### ACTION ITEM
Starting with the first line, output the data exactly, through to the last line.

### RECORDED INFORMATION
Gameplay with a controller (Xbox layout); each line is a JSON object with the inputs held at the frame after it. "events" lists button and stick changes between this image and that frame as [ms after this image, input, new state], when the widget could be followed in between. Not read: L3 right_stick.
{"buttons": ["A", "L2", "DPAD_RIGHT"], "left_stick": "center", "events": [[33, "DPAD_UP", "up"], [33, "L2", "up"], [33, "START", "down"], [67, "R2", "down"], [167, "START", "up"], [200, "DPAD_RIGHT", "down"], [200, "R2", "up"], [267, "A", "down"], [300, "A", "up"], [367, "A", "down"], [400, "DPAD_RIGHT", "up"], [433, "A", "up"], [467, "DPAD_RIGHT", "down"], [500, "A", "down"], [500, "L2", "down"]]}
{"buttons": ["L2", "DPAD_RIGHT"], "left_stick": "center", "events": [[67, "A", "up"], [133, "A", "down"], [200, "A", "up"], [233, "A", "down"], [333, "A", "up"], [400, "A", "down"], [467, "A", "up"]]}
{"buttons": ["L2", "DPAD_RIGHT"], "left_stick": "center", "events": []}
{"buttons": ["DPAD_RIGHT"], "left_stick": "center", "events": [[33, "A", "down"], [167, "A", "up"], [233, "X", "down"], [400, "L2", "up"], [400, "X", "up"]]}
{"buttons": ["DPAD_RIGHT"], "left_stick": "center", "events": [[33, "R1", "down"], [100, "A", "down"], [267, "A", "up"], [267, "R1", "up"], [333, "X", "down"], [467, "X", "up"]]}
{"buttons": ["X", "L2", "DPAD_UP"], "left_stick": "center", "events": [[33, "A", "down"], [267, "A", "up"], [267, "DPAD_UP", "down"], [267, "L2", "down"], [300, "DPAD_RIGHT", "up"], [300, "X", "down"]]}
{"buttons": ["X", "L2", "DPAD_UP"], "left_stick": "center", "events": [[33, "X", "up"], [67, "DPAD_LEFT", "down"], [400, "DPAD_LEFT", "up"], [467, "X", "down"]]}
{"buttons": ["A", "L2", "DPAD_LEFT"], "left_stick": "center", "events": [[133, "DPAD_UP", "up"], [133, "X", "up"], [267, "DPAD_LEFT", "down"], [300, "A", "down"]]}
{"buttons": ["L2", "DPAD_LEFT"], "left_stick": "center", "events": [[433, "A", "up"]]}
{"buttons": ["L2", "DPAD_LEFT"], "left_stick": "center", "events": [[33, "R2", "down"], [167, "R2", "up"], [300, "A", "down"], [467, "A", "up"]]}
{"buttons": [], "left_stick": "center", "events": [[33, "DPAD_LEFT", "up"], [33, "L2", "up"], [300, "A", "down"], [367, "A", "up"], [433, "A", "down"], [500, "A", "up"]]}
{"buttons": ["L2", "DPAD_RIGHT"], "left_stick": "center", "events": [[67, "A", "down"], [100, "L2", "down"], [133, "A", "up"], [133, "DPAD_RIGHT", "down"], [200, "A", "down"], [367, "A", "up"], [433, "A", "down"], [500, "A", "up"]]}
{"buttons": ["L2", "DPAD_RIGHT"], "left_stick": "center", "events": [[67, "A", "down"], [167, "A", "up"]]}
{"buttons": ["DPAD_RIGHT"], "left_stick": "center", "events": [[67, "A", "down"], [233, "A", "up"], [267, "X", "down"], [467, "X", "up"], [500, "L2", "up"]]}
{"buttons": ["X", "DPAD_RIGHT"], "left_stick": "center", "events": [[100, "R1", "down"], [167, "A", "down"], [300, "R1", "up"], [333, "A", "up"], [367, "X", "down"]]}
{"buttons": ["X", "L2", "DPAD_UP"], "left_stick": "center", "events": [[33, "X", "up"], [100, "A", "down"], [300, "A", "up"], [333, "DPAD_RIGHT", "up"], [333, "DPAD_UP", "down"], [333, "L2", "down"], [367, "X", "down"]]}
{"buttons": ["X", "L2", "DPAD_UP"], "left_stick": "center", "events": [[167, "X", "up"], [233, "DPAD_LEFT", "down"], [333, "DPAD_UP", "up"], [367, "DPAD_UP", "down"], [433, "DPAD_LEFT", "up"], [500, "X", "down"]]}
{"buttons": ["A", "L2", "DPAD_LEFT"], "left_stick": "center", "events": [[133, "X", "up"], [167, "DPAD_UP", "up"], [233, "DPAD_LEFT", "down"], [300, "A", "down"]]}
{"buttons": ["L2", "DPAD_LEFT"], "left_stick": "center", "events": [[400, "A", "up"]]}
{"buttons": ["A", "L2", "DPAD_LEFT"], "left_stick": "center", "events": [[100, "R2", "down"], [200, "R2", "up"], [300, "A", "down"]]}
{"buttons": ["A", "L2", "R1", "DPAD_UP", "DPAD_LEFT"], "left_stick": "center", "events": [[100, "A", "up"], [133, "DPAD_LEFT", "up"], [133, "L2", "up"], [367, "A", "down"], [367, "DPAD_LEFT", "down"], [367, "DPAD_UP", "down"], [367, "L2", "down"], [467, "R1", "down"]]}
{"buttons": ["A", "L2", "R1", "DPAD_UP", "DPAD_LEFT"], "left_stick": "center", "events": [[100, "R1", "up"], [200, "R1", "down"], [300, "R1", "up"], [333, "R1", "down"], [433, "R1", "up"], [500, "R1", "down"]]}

### TASK RESPONSE
Gameplay with a controller (Xbox layout); each line is a JSON object with the inputs held at the frame after it. "events" lists button and stick changes between this image and that frame as [ms after this image, input, new state], when the widget could be followed in between. Not read: L3 right_stick.
{"buttons": ["A", "L2", "DPAD_RIGHT"], "left_stick": "center", "events": [[33, "DPAD_UP", "up"], [33, "L2", "up"], [33, "START", "down"], [67, "R2", "down"], [167, "START", "up"], [200, "DPAD_RIGHT", "down"], [200, "R2", "up"], [267, "A", "down"], [300, "A", "up"], [367, "A", "down"], [400, "DPAD_RIGHT", "up"], [433, "A", "up"], [467, "DPAD_RIGHT", "down"], [500, "A", "down"], [500, "L2", "down"]]}
{"buttons": ["L2", "DPAD_RIGHT"], "left_stick": "center", "events": [[67, "A", "up"], [133, "A", "down"], [200, "A", "up"], [233, "A", "down"], [333, "A", "up"], [400, "A", "down"], [467, "A", "up"]]}
{"buttons": ["L2", "DPAD_RIGHT"], "left_stick": "center", "events": []}
{"buttons": ["DPAD_RIGHT"], "left_stick": "center", "events": [[33, "A", "down"], [167, "A", "up"], [233, "X", "down"], [400, "L2", "up"], [400, "X", "up"]]}
{"buttons": ["DPAD_RIGHT"], "left_stick": "center", "events": [[33, "R1", "down"], [100, "A", "down"], [267, "A", "up"], [267, "R1", "up"], [333, "X", "down"], [467, "X", "up"]]}
{"buttons": ["X", "L2", "DPAD_UP"], "left_stick": "center", "events": [[33, "A", "down"], [267, "A", "up"], [267, "DPAD_UP", "down"], [267, "L2", "down"], [300, "DPAD_RIGHT", "up"], [300, "X", "down"]]}
{"buttons": ["X", "L2", "DPAD_UP"], "left_stick": "center", "events": [[33, "X", "up"], [67, "DPAD_LEFT", "down"], [400, "DPAD_LEFT", "up"], [467, "X", "down"]]}
{"buttons": ["A", "L2", "DPAD_LEFT"], "left_stick": "center", "events": [[133, "DPAD_UP", "up"], [133, "X", "up"], [267, "DPAD_LEFT", "down"], [300, "A", "down"]]}
{"buttons": ["L2", "DPAD_LEFT"], "left_stick": "center", "events": [[433, "A", "up"]]}
{"buttons": ["L2", "DPAD_LEFT"], "left_stick": "center", "events": [[33, "R2", "down"], [167, "R2", "up"], [300, "A", "down"], [467, "A", "up"]]}
{"buttons": [], "left_stick": "center", "events": [[33, "DPAD_LEFT", "up"], [33, "L2", "up"], [300, "A", "down"], [367, "A", "up"], [433, "A", "down"], [500, "A", "up"]]}
{"buttons": ["L2", "DPAD_RIGHT"], "left_stick": "center", "events": [[67, "A", "down"], [100, "L2", "down"], [133, "A", "up"], [133, "DPAD_RIGHT", "down"], [200, "A", "down"], [367, "A", "up"], [433, "A", "down"], [500, "A", "up"]]}
{"buttons": ["L2", "DPAD_RIGHT"], "left_stick": "center", "events": [[67, "A", "down"], [167, "A", "up"]]}
{"buttons": ["DPAD_RIGHT"], "left_stick": "center", "events": [[67, "A", "down"], [233, "A", "up"], [267, "X", "down"], [467, "X", "up"], [500, "L2", "up"]]}
{"buttons": ["X", "DPAD_RIGHT"], "left_stick": "center", "events": [[100, "R1", "down"], [167, "A", "down"], [300, "R1", "up"], [333, "A", "up"], [367, "X", "down"]]}
{"buttons": ["X", "L2", "DPAD_UP"], "left_stick": "center", "events": [[33, "X", "up"], [100, "A", "down"], [300, "A", "up"], [333, "DPAD_RIGHT", "up"], [333, "DPAD_UP", "down"], [333, "L2", "down"], [367, "X", "down"]]}
{"buttons": ["X", "L2", "DPAD_UP"], "left_stick": "center", "events": [[167, "X", "up"], [233, "DPAD_LEFT", "down"], [333, "DPAD_UP", "up"], [367, "DPAD_UP", "down"], [433, "DPAD_LEFT", "up"], [500, "X", "down"]]}
{"buttons": ["A", "L2", "DPAD_LEFT"], "left_stick": "center", "events": [[133, "X", "up"], [167, "DPAD_UP", "up"], [233, "DPAD_LEFT", "down"], [300, "A", "down"]]}
{"buttons": ["L2", "DPAD_LEFT"], "left_stick": "center", "events": [[400, "A", "up"]]}
{"buttons": ["A", "L2", "DPAD_LEFT"], "left_stick": "center", "events": [[100, "R2", "down"], [200, "R2", "up"], [300, "A", "down"]]}
{"buttons": ["A", "L2", "R1", "DPAD_UP", "DPAD_LEFT"], "left_stick": "center", "events": [[100, "A", "up"], [133, "DPAD_LEFT", "up"], [133, "L2", "up"], [367, "A", "down"], [367, "DPAD_LEFT", "down"], [367, "DPAD_UP", "down"], [367, "L2", "down"], [467, "R1", "down"]]}
{"buttons": ["A", "L2", "R1", "DPAD_UP", "DPAD_LEFT"], "left_stick": "center", "events": [[100, "R1", "up"], [200, "R1", "down"], [300, "R1", "up"], [333, "R1", "down"], [433, "R1", "up"], [500, "R1", "down"]]}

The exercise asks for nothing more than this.